Começo
a tropeçar nas memórias. Do nada, saltam-me à frente. Reencontros agradáveis,
ou nem por isso. Umas aparecem coloridas, outras e preto e branco. Talvez se
tenham desgastado entretanto. Lembro-me dos primeiros anos, era Páscoa,
efeméride pesada, soturna, triste, que custava a passar. Não sendo praticantes regulares
eramos reverentes. No ambiente da época era o mínimo que se devia ser. Menos era
infração. Nos dias que antecediam a ressurreição, fenómeno que eu muito
admirava pela sua excentricidade e desfecho positivo, as pessoas ficavam ainda
mais sérias e reservadas. Em casa, as refeições eram ainda mais frugais. Não se
comia nem carne nem peixe, só bacalhau. Para a minha avó que estagnou numa
forma repetitiva – cinquenta anos pelo menos – no peixe frito com arroz de
tomate, a imaginação congelava-lhe nesses dias e ela só cozinhava arroz de
tomate. Domingo era o grande dia, do anho no forno, mas até chegarmos lá! A emissão
televisiva a dar os primeiros passos, já de si muito limitada, descontando as “conversas
em família” e pouco mais, era preenchida com missas, vigílias e a via crúcis. Fascinava-me
a solenidade daqueles actos e também a imponência com que os padres em todas as
suas hierarquias se apresentavam. Vim a celebrar muitas missas e fiz a via sacra
inúmeras vezes, com uma cruz de pau de vassoura velha que adaptei para o acto. Vesti-me
com uma casula vermelha feita de trapos que
havia por casa – a minha avó costurava para fora - e fiz uma mitra com papelões,
que ficou bastante apresentável. Não sabia
claro os nomes destas peças, informação completamente irrelevante.
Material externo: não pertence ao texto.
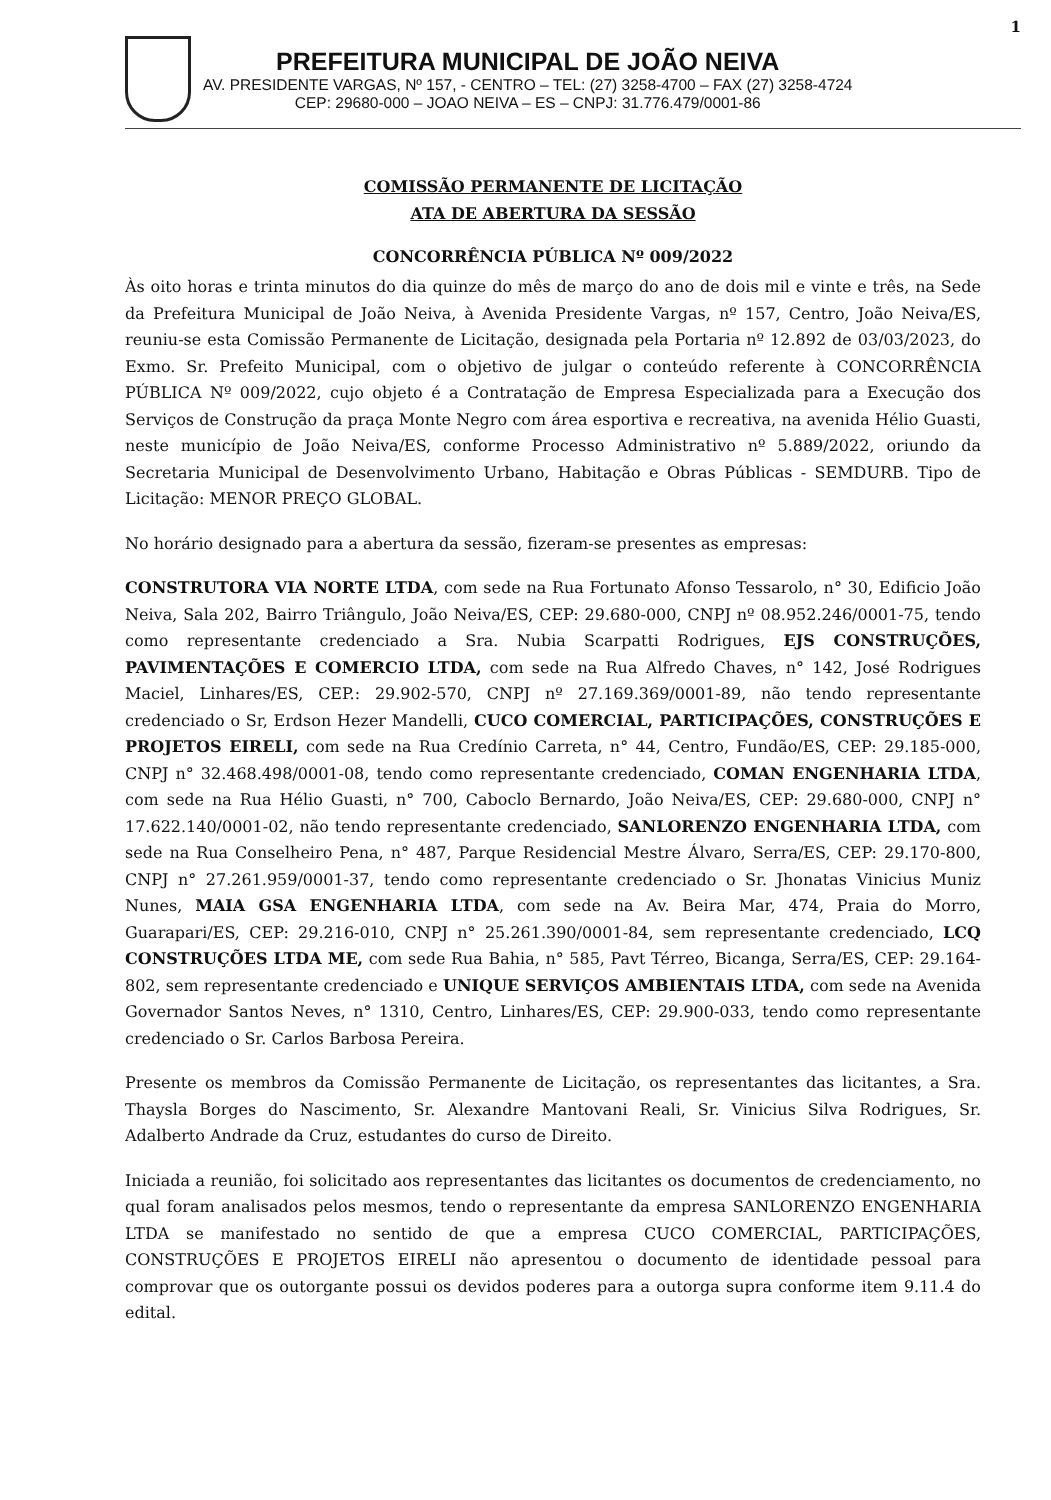1
PREFEITURA MUNICIPAL DE JOÃO NEIVA
AV. PRESIDENTE VARGAS, Nº 157, - CENTRO – TEL: (27) 3258-4700 – FAX (27) 3258-4724
CEP: 29680-000 – JOAO NEIVA – ES – CNPJ: 31.776.479/0001-86
COMISSÃO PERMANENTE DE LICITAÇÃO
ATA DE ABERTURA DA SESSÃO
CONCORRÊNCIA PÚBLICA Nº 009/2022
Às oito horas e trinta minutos do dia quinze do mês de março do ano de dois mil e vinte e três, na Sede da Prefeitura Municipal de João Neiva, à Avenida Presidente Vargas, nº 157, Centro, João Neiva/ES, reuniu-se esta Comissão Permanente de Licitação, designada pela Portaria nº 12.892 de 03/03/2023, do Exmo. Sr. Prefeito Municipal, com o objetivo de julgar o conteúdo referente à CONCORRÊNCIA PÚBLICA Nº 009/2022, cujo objeto é a Contratação de Empresa Especializada para a Execução dos Serviços de Construção da praça Monte Negro com área esportiva e recreativa, na avenida Hélio Guasti, neste município de João Neiva/ES, conforme Processo Administrativo nº 5.889/2022, oriundo da Secretaria Municipal de Desenvolvimento Urbano, Habitação e Obras Públicas - SEMDURB. Tipo de Licitação: MENOR PREÇO GLOBAL.
No horário designado para a abertura da sessão, fizeram-se presentes as empresas:
CONSTRUTORA VIA NORTE LTDA, com sede na Rua Fortunato Afonso Tessarolo, n° 30, Edificio João Neiva, Sala 202, Bairro Triângulo, João Neiva/ES, CEP: 29.680-000, CNPJ nº 08.952.246/0001-75, tendo como representante credenciado a Sra. Nubia Scarpatti Rodrigues, EJS CONSTRUÇÕES, PAVIMENTAÇÕES E COMERCIO LTDA, com sede na Rua Alfredo Chaves, n° 142, José Rodrigues Maciel, Linhares/ES, CEP.: 29.902-570, CNPJ nº 27.169.369/0001-89, não tendo representante credenciado o Sr, Erdson Hezer Mandelli, CUCO COMERCIAL, PARTICIPAÇÕES, CONSTRUÇÕES E PROJETOS EIRELI, com sede na Rua Credínio Carreta, n° 44, Centro, Fundão/ES, CEP: 29.185-000, CNPJ n° 32.468.498/0001-08, tendo como representante credenciado, COMAN ENGENHARIA LTDA, com sede na Rua Hélio Guasti, n° 700, Caboclo Bernardo, João Neiva/ES, CEP: 29.680-000, CNPJ n° 17.622.140/0001-02, não tendo representante credenciado, SANLORENZO ENGENHARIA LTDA, com sede na Rua Conselheiro Pena, n° 487, Parque Residencial Mestre Álvaro, Serra/ES, CEP: 29.170-800, CNPJ n° 27.261.959/0001-37, tendo como representante credenciado o Sr. Jhonatas Vinicius Muniz Nunes, MAIA GSA ENGENHARIA LTDA, com sede na Av. Beira Mar, 474, Praia do Morro, Guarapari/ES, CEP: 29.216-010, CNPJ n° 25.261.390/0001-84, sem representante credenciado, LCQ CONSTRUÇÕES LTDA ME, com sede Rua Bahia, n° 585, Pavt Térreo, Bicanga, Serra/ES, CEP: 29.164-802, sem representante credenciado e UNIQUE SERVIÇOS AMBIENTAIS LTDA, com sede na Avenida Governador Santos Neves, n° 1310, Centro, Linhares/ES, CEP: 29.900-033, tendo como representante credenciado o Sr. Carlos Barbosa Pereira.
Presente os membros da Comissão Permanente de Licitação, os representantes das licitantes, a Sra. Thaysla Borges do Nascimento, Sr. Alexandre Mantovani Reali, Sr. Vinicius Silva Rodrigues, Sr. Adalberto Andrade da Cruz, estudantes do curso de Direito.
Iniciada a reunião, foi solicitado aos representantes das licitantes os documentos de credenciamento, no qual foram analisados pelos mesmos, tendo o representante da empresa SANLORENZO ENGENHARIA LTDA se manifestado no sentido de que a empresa CUCO COMERCIAL, PARTICIPAÇÕES, CONSTRUÇÕES E PROJETOS EIRELI não apresentou o documento de identidade pessoal para comprovar que os outorgante possui os devidos poderes para a outorga supra conforme item 9.11.4 do edital.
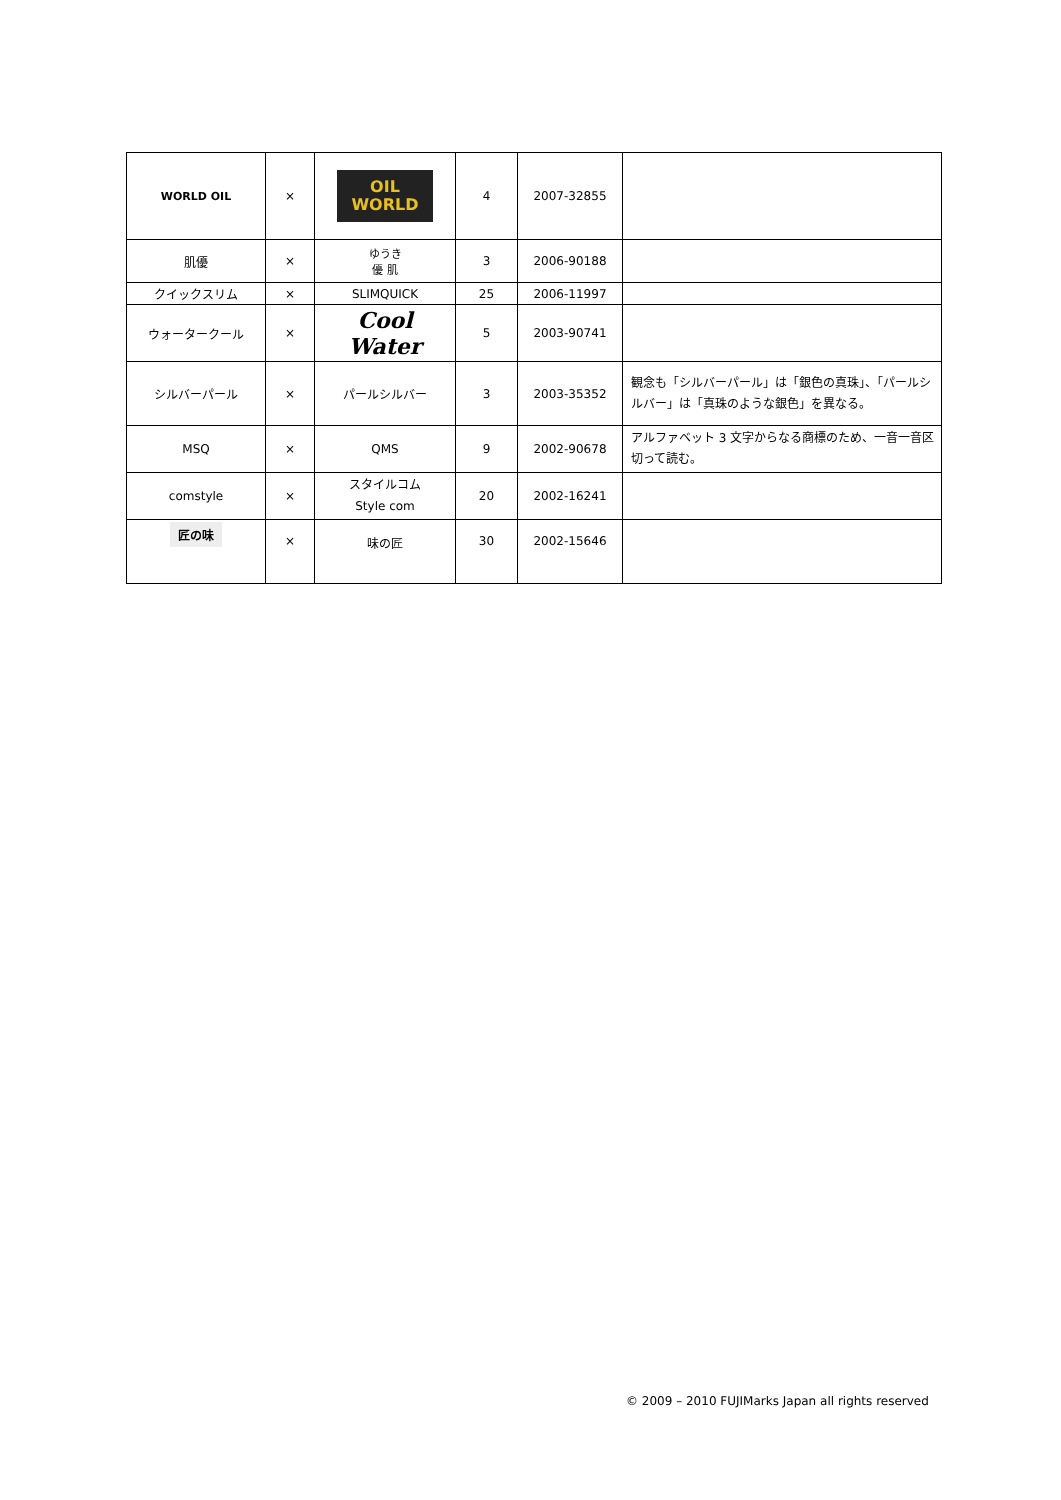| WORLD OIL | × | OIL WORLD | 4 | 2007-32855 | |
| 肌優 | × | ゆうき 優 肌 | 3 | 2006-90188 | |
| クイックスリム | × | SLIMQUICK | 25 | 2006-11997 | |
| ウォータークール | × | Cool Water | 5 | 2003-90741 | |
| シルバーパール | × | パールシルバー | 3 | 2003-35352 | 観念も「シルバーパール」は「銀色の真珠」、「パールシルバー」は「真珠のような銀色」を異なる。 |
| MSQ | × | QMS | 9 | 2002-90678 | アルファベット 3 文字からなる商標のため、一音一音区切って読む。 |
| comstyle | × | スタイルコム Style com | 20 | 2002-16241 | |
| 匠の味 | × | 味の匠 | 30 | 2002-15646 | |
© 2009 – 2010 FUJIMarks Japan all rights reserved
Tenho uma
noção limpa que nessas representações sentia-me profundamente investido nesse
papel principal e estava convencido que era o papa em pessoa. Se calhar era.
Com
o tempo cresci, brinquei a outras coisas, umas vezes mais convencido do que
outras. Esqueci-me da religião, essa é a verdade e não há como o dizer. Com o
tempo não tive fé, não a encontrei e sabe Deus quanto a procurei. De vez em
quando ainda ando às voltas com esse assunto, depois passa-me. Foi agora o caso,
deste momento inesperado, essa memória de infância, quando estava absorto em
compreender primeiro e depois preencher, um formulário esotérico da Segurança
Social. Revi-me menino, vestido como o primeiro dos cardeais num quintal da
avenida Afonso III, paredes meias com o cemitério do Alto de São João. O meu
cão Tôto como acólito único e incondicional, o cão mais religioso que conheci,
eu compenetrado, ele, a gostar da brincadeira.